Esquecer Eu Quisera
Esquecer eu quisera
Ah quem me dera
Minha mente alucinada vibra gira
Entorta minha cabeça
Mas sempre diz sim às lembranças
Que não esqueço!
Esquecer eu quisera
Da responsabilidade da vida
Que me engole aos pedaços
Sem mastigar minha carne
Sem sentir meu gosto!
Esquecer eu quisera
Das décadas todas da minha vida
Onde presenciei uma guerra traiçoeira
Através de filmes jornais
E revistas sem censura!
Bombas explodindo sem aviso destroçando
O que encontravam à sua frente
Bombas despencando
Sobre cabeças adormecidas
Antes mesmo do alvorecer de cada dia!
Esquecer eu quisera
E não mais lembrar do medo que eu sentia
Sem saber se era verdade ou mentira
O que eu via e ouvia!
O pavor tomava conta do meu corpo de criança
Encolhido em minha cama onde meus olhos choravam
Não havia entreatos
Os soldados jamais voltavam ao levantar do pano
Para o início do segundo ato!
Ficavam ali tombados expostos às moscas
Vermes e abutres esfaimados
Onde os deuses ensandecidos e toda sua maldade?

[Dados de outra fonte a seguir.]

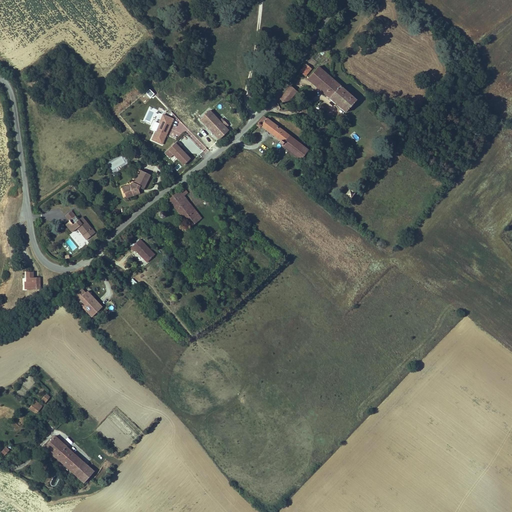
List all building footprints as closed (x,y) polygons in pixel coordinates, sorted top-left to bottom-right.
[(316,68),(311,63),(302,72),(308,77),(316,68)] [(346,90),(322,68),(312,79),(348,112),(358,101),(353,96),(355,94),(348,88),(346,90)] [(298,93),(291,87),(280,100),(287,106),(298,93)] [(150,98),(154,94),(149,89),(145,93),(150,98)] [(209,110),(215,105),(212,102),(206,107),(209,110)] [(223,115),(215,105),(209,110),(205,113),(213,124),(223,115)] [(233,126),(229,122),(231,119),(226,113),(223,115),(213,124),(223,135),(233,126)] [(163,145),(173,118),(162,114),(151,141),(163,145)] [(300,141),(267,114),(259,123),(262,126),(264,124),(283,139),(281,141),(292,150),(300,141)] [(170,153),(173,150),(186,164),(193,157),(175,139),(165,148),(170,153)] [(310,149),(300,141),(292,150),(302,158),(310,149)] [(107,163),(112,171),(125,163),(120,155),(107,163)] [(142,185),(143,183),(148,185),(154,171),(145,167),(141,177),(139,176),(136,182),(127,185),(130,190),(132,190),(134,194),(144,189),(142,185)] [(184,181),(169,194),(190,220),(202,212),(185,191),(189,187),(184,181)] [(349,199),(353,193),(347,189),(343,194),(349,199)] [(161,212),(163,214),(165,216),(167,216),(170,215),(172,213),(172,211),(172,208),(171,206),(169,205),(167,204),(164,204),(162,206),(161,208),(160,210),(161,212)] [(68,213),(74,221),(69,224),(75,232),(80,229),(90,241),(99,233),(84,214),(80,217),(74,209),(68,213)] [(136,248),(137,247),(148,258),(156,251),(141,235),(133,243),(136,248)] [(43,281),(35,281),(35,276),(29,276),(29,285),(29,293),(43,292),(43,281)] [(81,298),(94,308),(102,298),(89,288),(81,298)] [(107,302),(102,298),(94,308),(99,312),(107,302)] [(44,396),(49,401),(54,396),(49,391),(44,396)] [(37,413),(45,405),(38,397),(30,405),(37,413)] [(75,471),(84,461),(56,436),(47,445),(75,471)] [(6,447),(0,452),(4,456),(10,451),(6,447)] [(93,471),(84,461),(75,471),(85,479),(93,471)]
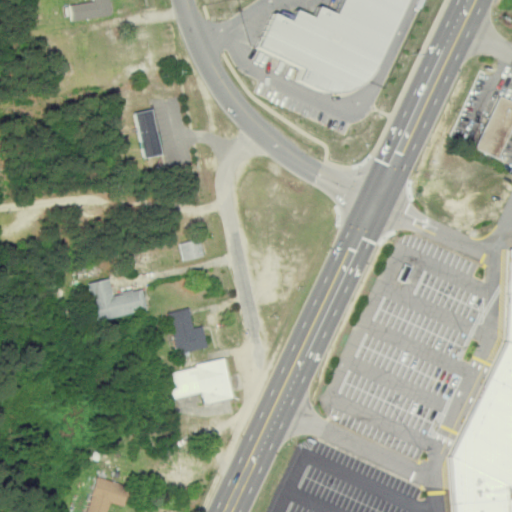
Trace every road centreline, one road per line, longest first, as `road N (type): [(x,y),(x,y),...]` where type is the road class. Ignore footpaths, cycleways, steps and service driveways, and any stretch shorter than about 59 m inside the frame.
road 1 (primary): [(226,511),(475,0)]
road 2 (residential): [(181,0),(195,41),(255,128),(376,205)]
road 3 (residential): [(0,207),(225,205)]
road 4 (residential): [(255,128),(230,161),(225,205),(257,340)]
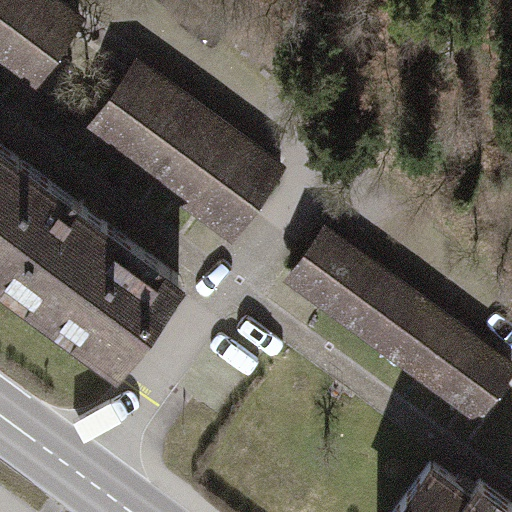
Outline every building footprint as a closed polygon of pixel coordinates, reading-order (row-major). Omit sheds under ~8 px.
[(65,0),(0,0),(0,65),(31,88),(85,14),(65,0)] [(139,52),(84,126),(232,234),(287,160),(139,52)] [(0,181),(24,148),(0,129),(0,181)] [(186,266),(24,148),(0,181),(0,274),(117,360),(186,266)] [(511,368),(511,357),(326,221),(283,280),(474,420),(511,368)] [(465,483),(427,455),(384,511),(507,511),(511,506),(511,500),(473,472),(465,483)]
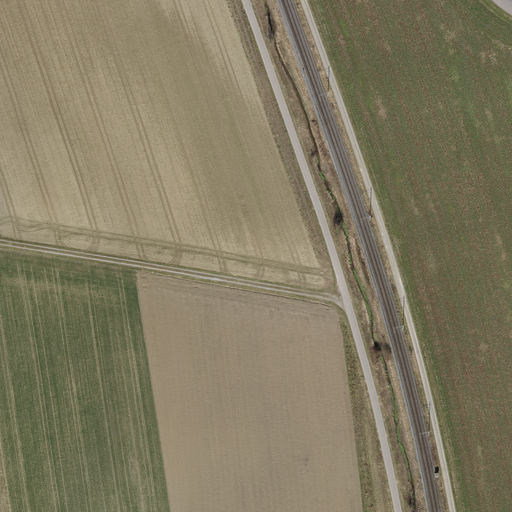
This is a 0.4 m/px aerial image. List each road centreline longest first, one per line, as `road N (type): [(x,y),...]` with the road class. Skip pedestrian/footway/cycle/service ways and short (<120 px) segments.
road 1 (track): [(303,0),(390,249),(453,511)]
road 2 (track): [(0,242),(329,297),(344,293)]
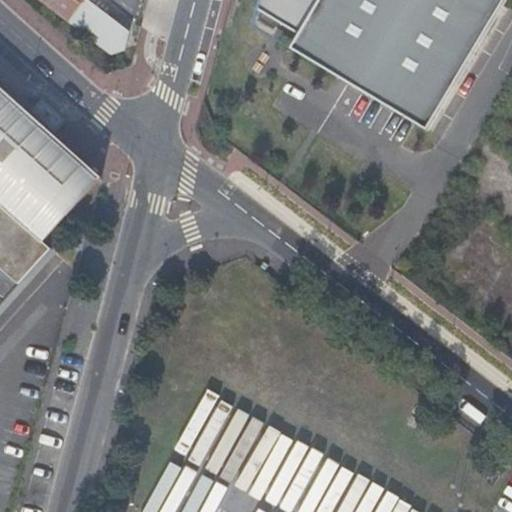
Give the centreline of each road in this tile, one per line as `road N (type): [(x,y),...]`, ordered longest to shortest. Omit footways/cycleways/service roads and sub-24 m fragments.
road 1 (residential): [(254,218),(511,414)]
road 2 (unclassified): [(63,511),(127,272)]
road 3 (residential): [(0,19),(156,149)]
road 4 (residential): [(156,149),(197,0)]
road 5 (residential): [(127,272),(167,237),(212,221),(254,218)]
road 6 (unclassified): [(127,272),(156,149)]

Nunca soube que em sua sanha
Houvessem deuses compadecidos
Ao assistir o sofrimento do povo
Compaixão não existia por qualquer alma
Por alma nenhuma nem por nada!
Esquecer eu quisera
E não lembrar mais dos fogos da minha infância
Fogos daninhos que me assustavam
Faziam-me tremer de pavor
Porque a queima de fogos apresentados
Nunca passaram de bombas canhões
Rajadas de metralhadoras aviões explodindo
Pára-quedas no ar incendiando!
Esquecer eu quisera
E poder apagar da lembrança a visão de soldados
Desacompanhados de suas damas
Dançando uma valsa desconexa nos campos de batalha
Rodopiando até à morte!
Esquecer eu quisera...
De donzelas graciosas que existiram sim
Mesmo que por pouco tempo
Vítimas inocentes violentadas e mortas
Por seres dementes e diabólicos!
Esquecer eu quisera
Dos rapazes que nasceram sim
Mas os governos em seus extremos
Os tornaram adultos de pouca idade!
Seguiam aos campos de batalha
Com passagens pagas
Partiam com pouca bagagem
Sem o bilhete de volta!
Esquecer eu quisera
Que eu não andava por ruas e ruas
Eu não andava por rua nenhuma
Pelo pavor que os bombardeios me causavam
E o barulho imaginário das bombas
Explodindo em meu quintal avermelhado
Refletindo a cor das chamas!
Eu não escrevia frases nem frases
Eu sabia escrever mas não escrevia nada
Apenas orava e orava
Para que Deus fizesse calar o ruído das armas
Que martelavam meu cérebro e ouvidos
Pondo-me em estado de alerta
Ao imaginar bandeiras esgarçadas
Hastes cravadas ao solo pelas mãos de soldados
Ao se apossarem de novas terras ensangüentadas!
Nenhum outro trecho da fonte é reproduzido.